Monday, June 4, 2012

static and sound

We're tired as she gives me a ride home, and I've turned down a movie-and-dinner because I'm just too tired, but I take a walk and think briefly about doing something creative but end up reading for awhile, drinking some tea, and falling asleep on the couch at 9:30. Such is the swinging Clevelandian lifestyle.

A well-played poorly-umped softball game was a loss for the team but a gain in morale, music on Sunday morning was loud and full of life, with all those guitars and people who can sing and who get along well together. Before the congregants straggle in for the early service, we finish practicing and start messing around with samba rhythms and funk jams thanks to one of the most amazing bassists I know and a drummer with a great sense of humor who spent much of life in the southern hemisphere and can play anything, and his sisters who sing so well, and maybe it's the amazing properties of the SG, or just playing a lot more, but it glides so effortlessly beneath my hands, chicken-scratching and tremolo picking up and down the fretboard and letting the tones ring out and space for the rhythm to breathe. We sound great, and I'm euphoric.

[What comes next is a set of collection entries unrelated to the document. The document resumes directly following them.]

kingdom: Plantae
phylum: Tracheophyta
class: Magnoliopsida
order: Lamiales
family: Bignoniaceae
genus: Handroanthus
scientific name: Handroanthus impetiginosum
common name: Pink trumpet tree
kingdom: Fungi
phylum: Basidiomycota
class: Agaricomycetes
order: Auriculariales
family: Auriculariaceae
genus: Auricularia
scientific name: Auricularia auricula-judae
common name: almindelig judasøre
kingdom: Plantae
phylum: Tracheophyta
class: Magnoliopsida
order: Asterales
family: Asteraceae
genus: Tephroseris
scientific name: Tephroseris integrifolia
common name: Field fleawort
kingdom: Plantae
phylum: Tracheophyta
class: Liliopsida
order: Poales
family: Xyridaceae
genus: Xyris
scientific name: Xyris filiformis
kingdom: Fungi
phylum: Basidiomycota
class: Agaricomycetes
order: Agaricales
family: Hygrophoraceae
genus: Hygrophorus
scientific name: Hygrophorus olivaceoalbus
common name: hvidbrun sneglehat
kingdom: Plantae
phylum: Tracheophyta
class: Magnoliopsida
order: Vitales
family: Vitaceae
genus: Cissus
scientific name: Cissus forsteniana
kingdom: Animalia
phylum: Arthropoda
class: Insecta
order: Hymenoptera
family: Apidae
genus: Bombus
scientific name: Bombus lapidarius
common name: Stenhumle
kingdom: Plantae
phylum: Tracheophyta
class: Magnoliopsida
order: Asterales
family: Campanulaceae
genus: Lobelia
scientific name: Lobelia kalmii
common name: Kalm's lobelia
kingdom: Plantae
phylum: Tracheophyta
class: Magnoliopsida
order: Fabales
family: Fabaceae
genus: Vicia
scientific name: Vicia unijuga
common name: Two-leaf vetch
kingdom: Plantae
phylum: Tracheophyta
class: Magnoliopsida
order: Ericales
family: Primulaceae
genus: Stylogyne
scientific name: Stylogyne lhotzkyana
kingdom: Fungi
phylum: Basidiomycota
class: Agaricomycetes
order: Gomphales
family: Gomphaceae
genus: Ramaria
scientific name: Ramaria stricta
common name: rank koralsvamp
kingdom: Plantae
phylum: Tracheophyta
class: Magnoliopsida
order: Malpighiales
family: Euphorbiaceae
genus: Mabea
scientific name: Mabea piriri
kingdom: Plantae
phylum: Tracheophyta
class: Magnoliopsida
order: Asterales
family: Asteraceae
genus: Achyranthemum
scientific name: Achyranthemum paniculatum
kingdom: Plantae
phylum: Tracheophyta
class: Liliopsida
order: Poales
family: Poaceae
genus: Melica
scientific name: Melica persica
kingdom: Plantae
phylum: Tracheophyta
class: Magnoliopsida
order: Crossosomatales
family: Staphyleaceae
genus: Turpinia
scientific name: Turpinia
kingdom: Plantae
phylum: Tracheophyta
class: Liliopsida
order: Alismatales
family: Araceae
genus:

After that we have our first band practice/hanging out time, driving down into the Flats to an old warehouse-turned-apartment building overlooking the river next to a swinger's club, and mess around with the embryonic bits of song, getting the hang of playing with each other, attempting to work through 'Gut Feeling' and realizing we're missing a chord until the neighbor switches off the Sam Cooke and decides to school us by playing it through the wall. It's not as soundproofed as it feels in there, so insulated and dark like a womb, and we play for awhile, listen to a bunch of songs by X and part ways a few hours later because there's still some day left and I've got seeds to sow and a garden to look at and I wander through Clevelandia down to the beach and to the abandoned church with my phone and a big plastic cup for mulberries. The solitude feels strangely essential. Two years after everything went wrong, it's beginning to feel right again.